That is not how Efficiencies of Scale work, anywhere except in video games with suspect design that doesn't hold logic.
I understand the cost of the Rare Resource that becomes a game-designed cost to expand, but core resource costs don't have to scale up. Efficiencies of scale take advantage of existing space - the "density" as you called it, costs LESS, not more, in any logically expanded facility or operation. For a 2-story building, you add a 3rd floor yet double your capacity, because the first floor doesn't require any additional security guards, or receptionists, or snack bar -- you only needed 50% more space to double your workforce primarily housed on the 2nd floor, in this simple example. That - is efficiency-of-scale, and density is often same/same for the expansions of a facility (not always, but in general you aren't compacting in double the effort in exact same square footage of space).

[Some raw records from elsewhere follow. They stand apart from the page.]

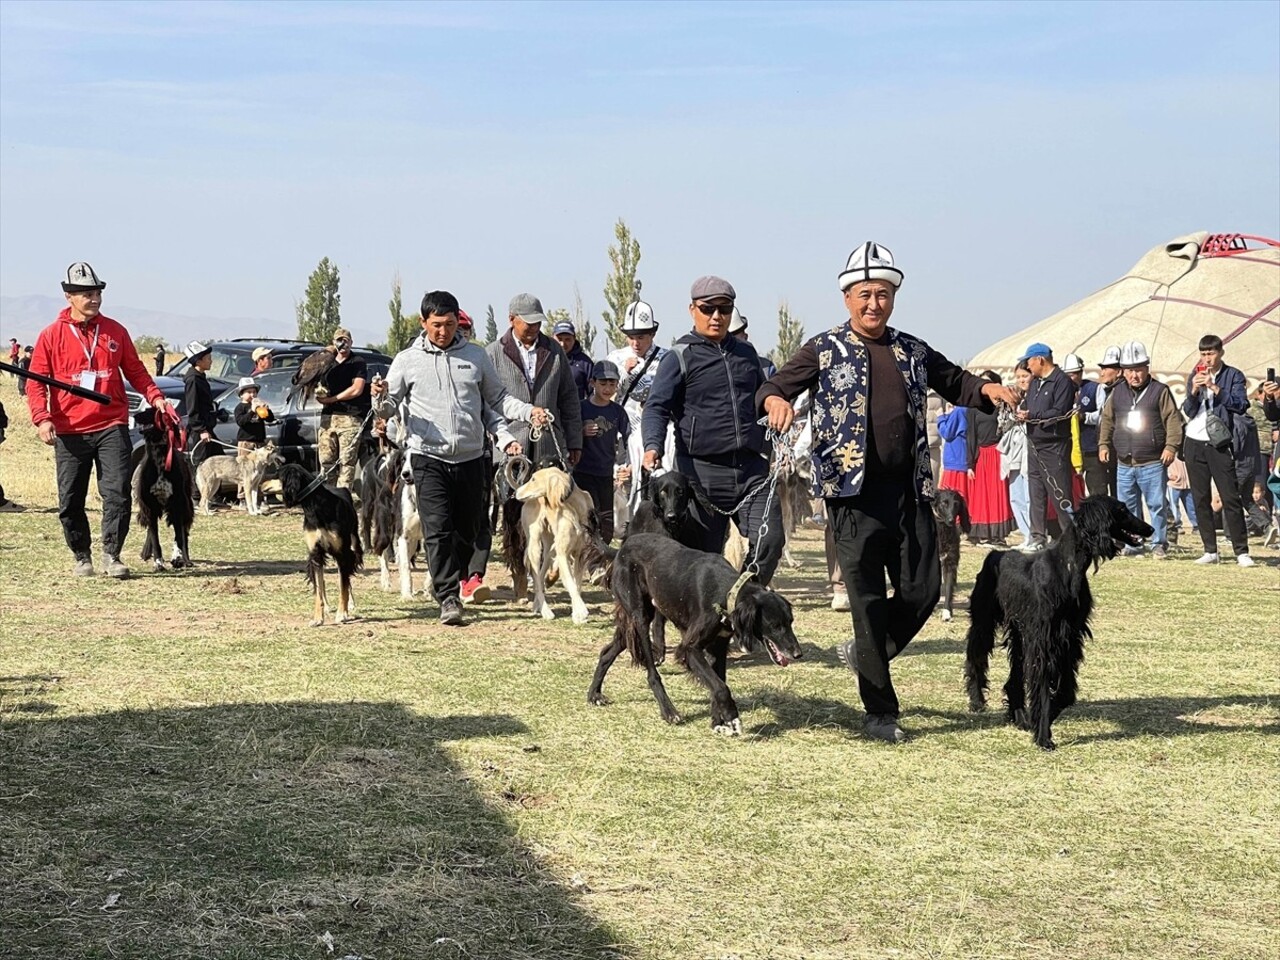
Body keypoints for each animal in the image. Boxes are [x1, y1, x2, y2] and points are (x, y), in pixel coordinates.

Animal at [277, 463, 363, 627]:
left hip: (353, 545)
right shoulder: (315, 553)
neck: (315, 508)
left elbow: (343, 585)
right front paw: (318, 618)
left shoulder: (342, 553)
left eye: (276, 475)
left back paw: (349, 606)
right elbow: (318, 589)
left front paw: (342, 614)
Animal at [586, 535, 803, 737]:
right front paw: (732, 718)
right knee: (651, 674)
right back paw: (669, 711)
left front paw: (718, 722)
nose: (797, 654)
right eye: (774, 626)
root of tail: (621, 549)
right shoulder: (689, 649)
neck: (727, 592)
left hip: (637, 618)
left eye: (791, 621)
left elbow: (718, 682)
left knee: (606, 652)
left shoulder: (718, 647)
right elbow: (721, 687)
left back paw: (594, 694)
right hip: (640, 617)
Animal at [931, 488, 967, 624]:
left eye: (956, 504)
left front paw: (947, 612)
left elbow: (948, 588)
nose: (951, 520)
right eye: (944, 503)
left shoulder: (950, 562)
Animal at [962, 499, 1157, 757]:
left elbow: (1065, 693)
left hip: (1020, 632)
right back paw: (977, 701)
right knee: (976, 658)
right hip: (985, 621)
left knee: (1015, 677)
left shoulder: (1070, 637)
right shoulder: (1044, 639)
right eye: (1122, 510)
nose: (1150, 529)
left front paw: (1042, 719)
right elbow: (1044, 688)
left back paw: (1021, 717)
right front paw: (1043, 735)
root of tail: (995, 554)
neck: (1069, 567)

If one is trying to double capacity in the SAME volume of space, that is NOT efficiency of scale, that is simply an attempt at compressing in efficiencies in SAME SCALE, not the same argument btw.
What's the cost to transition from a 2 story building to a 10 story building? You can't just add 8 more stories: the building would collapse before you got to 5, so you have to redo all the structural work, building out of much more expensive concrete and steel instead of wood. You can't keep the same stairwells and elevators: you have 5x as much traffic, and the traffic on elevators is moving 5x as far (tying the elevator up for longer), so you're looking at adding 3 or 4 more elevator shafts and upgrading to significantly faster machinery. So now instead of 6% of your building being taken up just by elevators and stairs, you're looking at 20%, and your 10 story building is actually only giving you 8.5 stories of space. You've also outscaled the basic water grid pressure, so now you need pumps just to get water to do more than drip from the taps on the upper floor. etc. etc.

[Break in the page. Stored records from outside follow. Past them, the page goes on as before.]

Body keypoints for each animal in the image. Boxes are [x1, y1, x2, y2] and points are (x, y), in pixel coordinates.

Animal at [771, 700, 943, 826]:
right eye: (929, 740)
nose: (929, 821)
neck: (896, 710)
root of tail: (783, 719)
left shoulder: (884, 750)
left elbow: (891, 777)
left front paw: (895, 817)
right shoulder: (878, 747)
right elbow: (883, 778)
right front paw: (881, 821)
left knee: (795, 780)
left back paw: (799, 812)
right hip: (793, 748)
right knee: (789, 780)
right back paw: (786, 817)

Even in the 2 to 3 story example, just slapping another story on the top isn't what you're claiming it is. You're not getting 50% more equally-useful space for less cost, since the third floor is just not as useful as the first two. It takes longer to get up there, just by making the path longer. All the stairwells and elevators are more crowded, so the entire building is lower quality. Water pressure in the third floor is lower. etc. You're just ignoring the costs to the rest of the building and assuming the existing infrastructure will be good enough (which it generally is, going from 2 to 3 stories, which is why so many buildings are at that height).

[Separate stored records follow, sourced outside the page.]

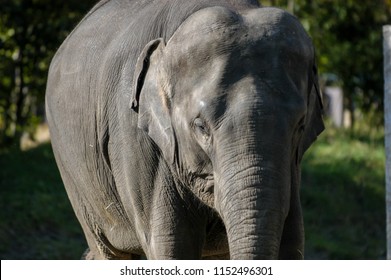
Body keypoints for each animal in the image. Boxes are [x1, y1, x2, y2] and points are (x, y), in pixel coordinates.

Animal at [45, 0, 324, 260]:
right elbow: (173, 245)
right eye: (201, 127)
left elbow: (292, 241)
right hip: (75, 178)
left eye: (300, 125)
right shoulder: (136, 140)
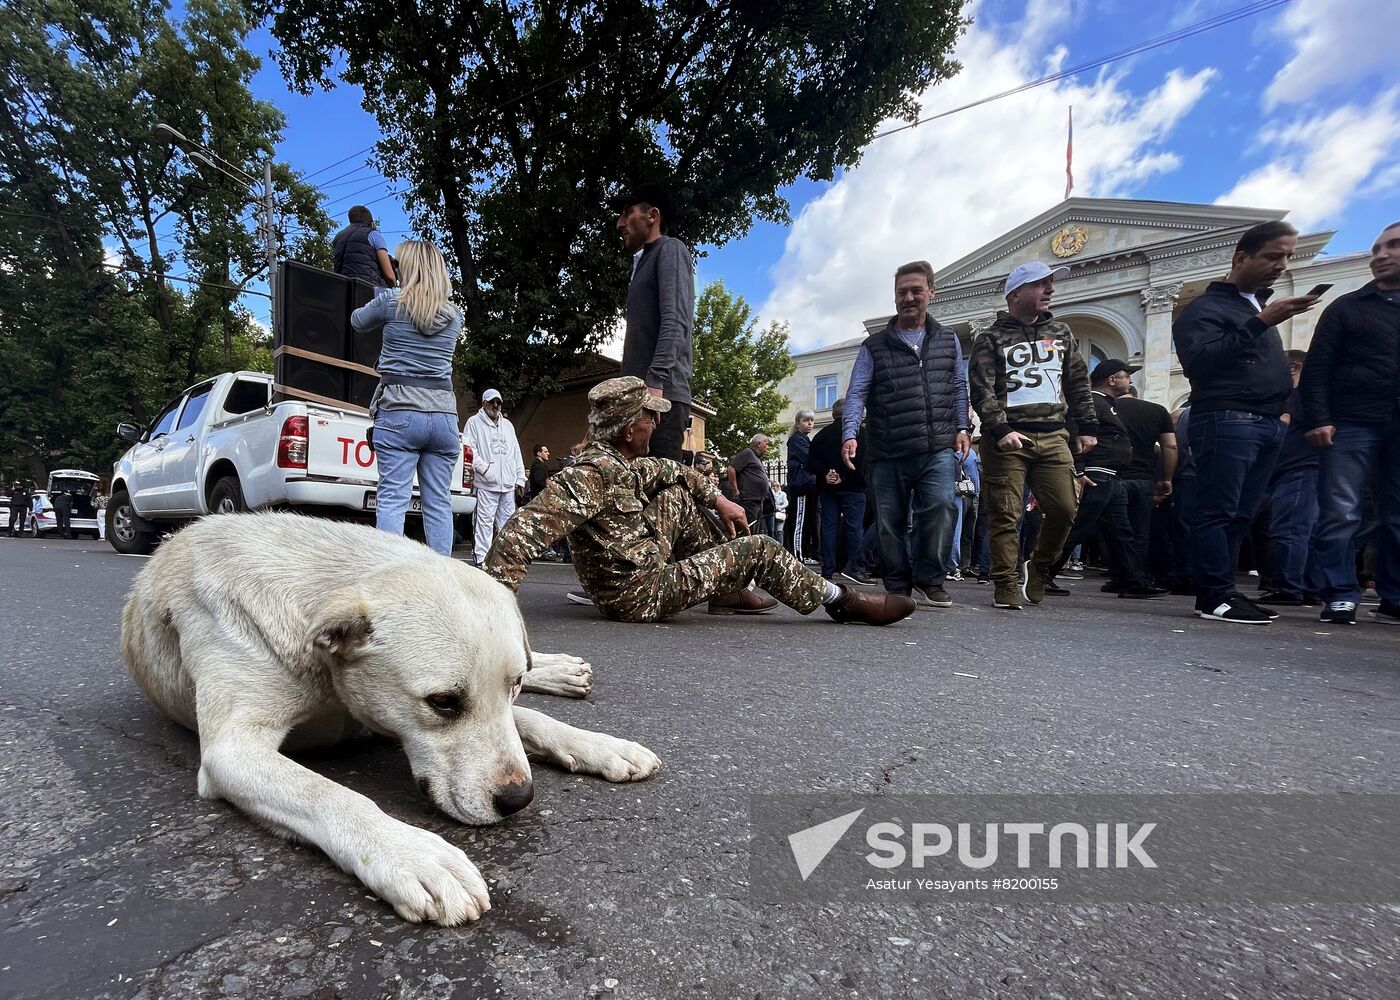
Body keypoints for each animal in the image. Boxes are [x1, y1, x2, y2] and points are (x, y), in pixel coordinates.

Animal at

Even just the square/cube law (or the 1D-2D equivalent) says that scaling something up (as a single thing, rather than repeating the same design) makes it
more expensive, not less. Each floor has to support the weight of the floor above it: simple math says that without switching to a less cost effective material which is stronger in less space, the space you devote to structural members increases on each floor until you have almost no room. The same goes for transportation (stairs, elevators, hallways), water, electricity, etc. Some things are fixed costs (land price, security for the ground floor if it's that type of building, etc.), but most things scale, and often scale super-linearly.
The efficiency of scale comes from not having to pay fixed costs multiple times: have two of the same machine, and you only paid once to design it/figure out how to actually construct it once. But figuring out how to make the same machine/building/thing twice as big is not the same.